Puis, accompagnée de Tael, elle alla en hâte à l’étage au-dessus et concentra toute sa volonté à appeler Vir Norine. Les minutes s’écoulèrent sans réponse.

— Je vais essayer d’entrer en contact avec le souverain – dit-elle à Tael, au pied de l’escalier menant à sa chambre à coucher.

— Vous penser à Tchoïo Tchagass ? demanda Tael, tout essoufflé par la marche rapide.

— Oui. Il n’y a rien à faire avec les autres. Non seulement, ils sont irresponsables, mais en plus, ils sont opposés à Tchoïo Tchagass.

— Par le Grand Serpent et le Serpent-Éclair ! Tchoïo Tchagass n’est pas là, je comprends maintenant…

— Quoi ? (Rodis se souvint soudain des archives où se trouvaient les objets ramenés de la Terre).

— Il s’est absenté pour quarante-huit heures dans une résidence secrète et a délégué ses pouvoirs, comme d’habitude, à Ghen Shi.

— Ainsi, ils veulent s’emparer de nous en l’absence de Tchoïo Tchagass : nous obliger par la torture à faire quelque chose pour eux, et ensuite, nous tuer tout simplement afin que l’astronef exerce des représailles contre Tchagass, c’est sûrement ça. Tael, mon ami, sauvez Vir Norine. Prenez le SVP du sanctuaire, éloignez-vous et entrez en liaison avec Vir. Il est chez lui, je vais essayer de le réveiller, mais vous le trouverez là où il se cache.
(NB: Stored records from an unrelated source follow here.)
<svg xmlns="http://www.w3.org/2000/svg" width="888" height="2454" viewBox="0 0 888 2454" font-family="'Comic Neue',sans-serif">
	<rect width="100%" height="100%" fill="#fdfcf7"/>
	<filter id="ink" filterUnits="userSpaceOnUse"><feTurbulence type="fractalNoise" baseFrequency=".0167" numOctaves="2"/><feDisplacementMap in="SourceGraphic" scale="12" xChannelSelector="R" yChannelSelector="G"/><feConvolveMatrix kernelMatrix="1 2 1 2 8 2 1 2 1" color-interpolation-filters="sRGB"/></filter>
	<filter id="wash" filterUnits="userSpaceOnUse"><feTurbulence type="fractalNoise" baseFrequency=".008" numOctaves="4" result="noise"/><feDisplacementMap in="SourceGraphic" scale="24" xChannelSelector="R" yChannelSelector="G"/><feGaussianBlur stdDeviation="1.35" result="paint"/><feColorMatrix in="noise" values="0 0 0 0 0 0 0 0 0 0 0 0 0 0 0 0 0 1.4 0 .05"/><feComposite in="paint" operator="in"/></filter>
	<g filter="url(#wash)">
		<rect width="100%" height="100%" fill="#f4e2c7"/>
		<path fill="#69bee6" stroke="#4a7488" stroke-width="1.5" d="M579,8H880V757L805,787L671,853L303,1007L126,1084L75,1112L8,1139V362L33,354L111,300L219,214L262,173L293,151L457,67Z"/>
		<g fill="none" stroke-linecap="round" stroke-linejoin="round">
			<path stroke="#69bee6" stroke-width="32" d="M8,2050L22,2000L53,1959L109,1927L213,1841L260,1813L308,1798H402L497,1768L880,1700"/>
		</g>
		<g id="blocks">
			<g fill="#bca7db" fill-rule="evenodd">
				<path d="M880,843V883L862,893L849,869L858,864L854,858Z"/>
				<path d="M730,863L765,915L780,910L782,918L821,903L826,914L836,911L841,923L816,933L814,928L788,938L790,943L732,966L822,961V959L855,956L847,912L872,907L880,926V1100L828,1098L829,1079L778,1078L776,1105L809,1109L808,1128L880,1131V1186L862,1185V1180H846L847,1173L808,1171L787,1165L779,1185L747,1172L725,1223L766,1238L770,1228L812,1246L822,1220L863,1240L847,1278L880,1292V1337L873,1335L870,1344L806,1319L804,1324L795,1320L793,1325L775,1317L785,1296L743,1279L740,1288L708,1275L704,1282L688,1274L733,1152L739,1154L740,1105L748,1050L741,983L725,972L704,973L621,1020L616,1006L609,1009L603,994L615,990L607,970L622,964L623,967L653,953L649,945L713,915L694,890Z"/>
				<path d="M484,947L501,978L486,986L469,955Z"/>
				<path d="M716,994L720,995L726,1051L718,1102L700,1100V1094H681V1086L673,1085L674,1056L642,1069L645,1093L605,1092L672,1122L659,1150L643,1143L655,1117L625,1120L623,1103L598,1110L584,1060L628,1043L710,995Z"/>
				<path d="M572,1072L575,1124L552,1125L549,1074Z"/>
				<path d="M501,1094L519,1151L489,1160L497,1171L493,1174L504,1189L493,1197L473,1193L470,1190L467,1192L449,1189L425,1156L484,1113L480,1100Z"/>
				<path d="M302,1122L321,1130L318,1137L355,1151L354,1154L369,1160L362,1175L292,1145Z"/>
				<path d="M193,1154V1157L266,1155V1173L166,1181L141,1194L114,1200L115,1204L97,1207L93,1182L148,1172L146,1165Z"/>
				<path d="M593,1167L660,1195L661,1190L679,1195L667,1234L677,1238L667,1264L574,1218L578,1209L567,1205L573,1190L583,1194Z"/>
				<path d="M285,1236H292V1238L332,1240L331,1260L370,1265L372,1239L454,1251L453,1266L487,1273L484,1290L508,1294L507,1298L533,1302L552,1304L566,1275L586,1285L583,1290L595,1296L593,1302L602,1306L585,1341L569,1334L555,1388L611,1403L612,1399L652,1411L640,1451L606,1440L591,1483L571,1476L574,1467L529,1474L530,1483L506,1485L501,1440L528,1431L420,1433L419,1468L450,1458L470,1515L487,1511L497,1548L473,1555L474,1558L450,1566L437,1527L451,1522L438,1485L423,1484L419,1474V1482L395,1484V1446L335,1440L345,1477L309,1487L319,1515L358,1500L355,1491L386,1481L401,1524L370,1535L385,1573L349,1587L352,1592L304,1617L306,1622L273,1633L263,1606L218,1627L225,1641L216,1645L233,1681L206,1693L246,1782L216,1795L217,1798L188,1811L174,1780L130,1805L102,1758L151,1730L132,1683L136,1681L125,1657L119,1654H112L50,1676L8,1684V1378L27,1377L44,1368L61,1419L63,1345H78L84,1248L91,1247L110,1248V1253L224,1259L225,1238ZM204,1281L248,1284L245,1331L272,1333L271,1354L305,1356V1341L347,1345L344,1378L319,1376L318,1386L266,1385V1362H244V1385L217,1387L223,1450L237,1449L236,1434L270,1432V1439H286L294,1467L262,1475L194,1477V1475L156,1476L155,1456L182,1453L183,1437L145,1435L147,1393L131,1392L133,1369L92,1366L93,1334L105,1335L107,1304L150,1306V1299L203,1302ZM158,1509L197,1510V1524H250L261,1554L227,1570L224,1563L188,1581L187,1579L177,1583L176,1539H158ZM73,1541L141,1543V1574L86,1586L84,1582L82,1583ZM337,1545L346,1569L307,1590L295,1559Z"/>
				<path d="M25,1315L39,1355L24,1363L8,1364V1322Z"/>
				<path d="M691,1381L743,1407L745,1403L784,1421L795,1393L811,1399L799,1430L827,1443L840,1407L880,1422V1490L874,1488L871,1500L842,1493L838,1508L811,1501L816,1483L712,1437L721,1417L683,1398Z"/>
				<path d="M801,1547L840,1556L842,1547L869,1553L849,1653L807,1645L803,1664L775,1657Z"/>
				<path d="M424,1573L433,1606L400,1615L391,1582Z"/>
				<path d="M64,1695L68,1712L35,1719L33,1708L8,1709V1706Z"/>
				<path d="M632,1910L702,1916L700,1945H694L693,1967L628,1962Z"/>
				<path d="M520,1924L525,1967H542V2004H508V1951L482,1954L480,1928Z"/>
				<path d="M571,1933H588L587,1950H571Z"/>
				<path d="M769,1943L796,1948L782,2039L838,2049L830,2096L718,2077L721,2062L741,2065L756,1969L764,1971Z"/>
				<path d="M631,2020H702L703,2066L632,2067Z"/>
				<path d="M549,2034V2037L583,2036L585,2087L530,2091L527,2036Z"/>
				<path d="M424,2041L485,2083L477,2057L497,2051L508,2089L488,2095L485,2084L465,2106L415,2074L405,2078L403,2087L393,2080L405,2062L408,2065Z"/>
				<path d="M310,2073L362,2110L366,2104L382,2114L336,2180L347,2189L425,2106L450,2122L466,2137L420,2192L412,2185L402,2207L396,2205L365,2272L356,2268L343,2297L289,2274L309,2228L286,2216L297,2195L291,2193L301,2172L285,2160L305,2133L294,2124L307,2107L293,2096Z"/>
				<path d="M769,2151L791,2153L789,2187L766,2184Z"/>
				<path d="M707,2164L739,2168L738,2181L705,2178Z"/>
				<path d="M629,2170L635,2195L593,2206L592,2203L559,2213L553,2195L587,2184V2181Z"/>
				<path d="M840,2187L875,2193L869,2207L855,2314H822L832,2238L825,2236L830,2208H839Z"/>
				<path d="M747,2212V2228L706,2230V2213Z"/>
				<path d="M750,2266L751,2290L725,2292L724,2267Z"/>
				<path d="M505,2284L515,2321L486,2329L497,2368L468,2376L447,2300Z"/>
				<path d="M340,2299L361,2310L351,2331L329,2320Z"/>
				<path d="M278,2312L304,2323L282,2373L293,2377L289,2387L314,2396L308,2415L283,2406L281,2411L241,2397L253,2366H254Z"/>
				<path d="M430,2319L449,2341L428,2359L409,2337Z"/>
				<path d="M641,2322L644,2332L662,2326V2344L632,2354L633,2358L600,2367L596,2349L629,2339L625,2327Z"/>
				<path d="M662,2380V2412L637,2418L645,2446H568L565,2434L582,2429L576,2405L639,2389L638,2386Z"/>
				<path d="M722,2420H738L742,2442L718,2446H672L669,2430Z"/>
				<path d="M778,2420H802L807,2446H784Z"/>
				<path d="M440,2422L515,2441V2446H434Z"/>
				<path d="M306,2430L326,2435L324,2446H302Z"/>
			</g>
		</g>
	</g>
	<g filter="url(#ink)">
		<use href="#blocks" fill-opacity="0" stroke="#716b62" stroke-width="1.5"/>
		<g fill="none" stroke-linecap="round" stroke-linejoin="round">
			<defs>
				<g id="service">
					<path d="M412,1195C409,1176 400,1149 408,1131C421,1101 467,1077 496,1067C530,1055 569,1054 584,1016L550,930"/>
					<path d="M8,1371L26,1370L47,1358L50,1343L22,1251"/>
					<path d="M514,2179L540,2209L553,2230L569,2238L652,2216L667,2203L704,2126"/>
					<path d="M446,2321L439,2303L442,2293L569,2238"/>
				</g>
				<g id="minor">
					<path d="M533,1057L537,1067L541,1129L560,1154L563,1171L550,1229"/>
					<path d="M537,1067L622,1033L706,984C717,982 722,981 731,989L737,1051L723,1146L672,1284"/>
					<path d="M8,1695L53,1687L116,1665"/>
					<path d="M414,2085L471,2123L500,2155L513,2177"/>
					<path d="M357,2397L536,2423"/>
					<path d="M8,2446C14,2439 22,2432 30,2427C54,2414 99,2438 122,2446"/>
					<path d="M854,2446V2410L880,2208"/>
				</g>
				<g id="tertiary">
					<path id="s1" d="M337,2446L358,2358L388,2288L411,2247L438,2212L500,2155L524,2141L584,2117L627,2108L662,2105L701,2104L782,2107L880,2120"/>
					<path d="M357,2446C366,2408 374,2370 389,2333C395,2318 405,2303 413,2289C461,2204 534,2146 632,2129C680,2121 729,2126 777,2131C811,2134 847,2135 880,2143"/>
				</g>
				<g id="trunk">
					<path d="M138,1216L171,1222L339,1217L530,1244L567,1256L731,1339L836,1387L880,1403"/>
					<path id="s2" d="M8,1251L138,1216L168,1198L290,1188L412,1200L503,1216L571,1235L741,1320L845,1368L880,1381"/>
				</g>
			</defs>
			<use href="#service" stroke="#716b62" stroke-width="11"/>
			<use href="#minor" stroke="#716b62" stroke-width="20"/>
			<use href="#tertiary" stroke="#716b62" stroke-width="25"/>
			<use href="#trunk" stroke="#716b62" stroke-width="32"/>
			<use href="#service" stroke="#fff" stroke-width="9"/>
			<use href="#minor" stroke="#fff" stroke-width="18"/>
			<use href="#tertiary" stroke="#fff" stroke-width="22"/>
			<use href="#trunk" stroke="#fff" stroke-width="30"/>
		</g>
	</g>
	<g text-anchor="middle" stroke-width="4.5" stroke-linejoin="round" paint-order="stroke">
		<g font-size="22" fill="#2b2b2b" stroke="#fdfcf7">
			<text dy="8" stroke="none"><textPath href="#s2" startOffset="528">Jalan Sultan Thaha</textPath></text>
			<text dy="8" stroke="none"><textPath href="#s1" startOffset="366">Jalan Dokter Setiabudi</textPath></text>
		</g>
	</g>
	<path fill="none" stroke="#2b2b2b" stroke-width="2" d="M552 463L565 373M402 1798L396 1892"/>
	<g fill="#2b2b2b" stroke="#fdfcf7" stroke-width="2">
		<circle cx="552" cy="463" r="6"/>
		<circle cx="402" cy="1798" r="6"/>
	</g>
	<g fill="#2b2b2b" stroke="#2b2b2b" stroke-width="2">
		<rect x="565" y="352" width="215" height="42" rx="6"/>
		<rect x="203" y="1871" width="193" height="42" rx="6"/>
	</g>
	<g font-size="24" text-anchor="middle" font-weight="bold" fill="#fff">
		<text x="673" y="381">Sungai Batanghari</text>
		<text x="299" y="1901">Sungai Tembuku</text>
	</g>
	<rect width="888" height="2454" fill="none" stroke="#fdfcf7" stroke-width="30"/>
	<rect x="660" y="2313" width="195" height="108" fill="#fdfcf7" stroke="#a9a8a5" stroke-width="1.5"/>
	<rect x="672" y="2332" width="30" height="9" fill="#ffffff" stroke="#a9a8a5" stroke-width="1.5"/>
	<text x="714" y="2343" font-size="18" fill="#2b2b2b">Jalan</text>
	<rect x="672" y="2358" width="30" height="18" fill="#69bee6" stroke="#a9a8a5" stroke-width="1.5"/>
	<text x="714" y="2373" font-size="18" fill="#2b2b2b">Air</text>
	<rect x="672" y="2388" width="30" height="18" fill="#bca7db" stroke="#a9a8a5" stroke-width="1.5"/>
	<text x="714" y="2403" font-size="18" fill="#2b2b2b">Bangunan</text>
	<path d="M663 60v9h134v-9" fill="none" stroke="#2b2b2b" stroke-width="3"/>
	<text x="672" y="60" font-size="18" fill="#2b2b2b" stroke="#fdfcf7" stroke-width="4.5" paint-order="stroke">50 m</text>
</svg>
Il faut faire très vite, Tael, ne pas perdre de temps. Pour la première fois, ils vont essayer de s’emparer de moi. Plus vite ! Je l’appellerai de ma chambre.

— Et vous, Rodis ? Comment allez-vous faire ? S’ils réussissaient ?

— Mon plan est simple. Je vais me mettre à l’abri, grâce au champ de protection du SVP, en attendant d’être en contact avec l’astronef. Donnez les coordonnées du lieu situé dans le jardin abandonné, là où le disconef a atterri lors de la blessure de Tchedi. Il faut une heure et demie pour préparer un discoïde et vingt minutes de plus pour que Grif Rift arrive. La batterie du Neufpattes dure cinq heures, même en cas de tir ininterrompu. Je dispose d’une grande réserve de temps. Lorsque vous aurez joint Vir Norine, revenez avec le SVP et attendez-moi à l’entrée de la quatrième galerie. Mon SVP s’autodétruira lorsqu’il sera déchargé et j’irai en bas pendant que, pleins de rage, ils chercheront partout. N’ayez pas peur, j’orienterai l’explosion vers le haut, afin de ne pas endommager l’édifice et ne pas dévoiler l’entrée du souterrain. Elle peut encore vous servir.

— Je n’ai peur de rien, sauf… l’ingénieur réprima soudain un sanglot sur le point de lui échapper. J’ai peur pour vous, Rodis, mon étoile, mon soutien, mon amour ! Quelque chose d’incroyablement terrifiant vous menace !

Faï Rodis, elle-même, dut lutter contre l’angoisse pernicieuse qui perçait l’obscurité environnante et s’infiltrait dans son psychisme stable. Ce sentiment s’était sûrement communiqué au Tormansien.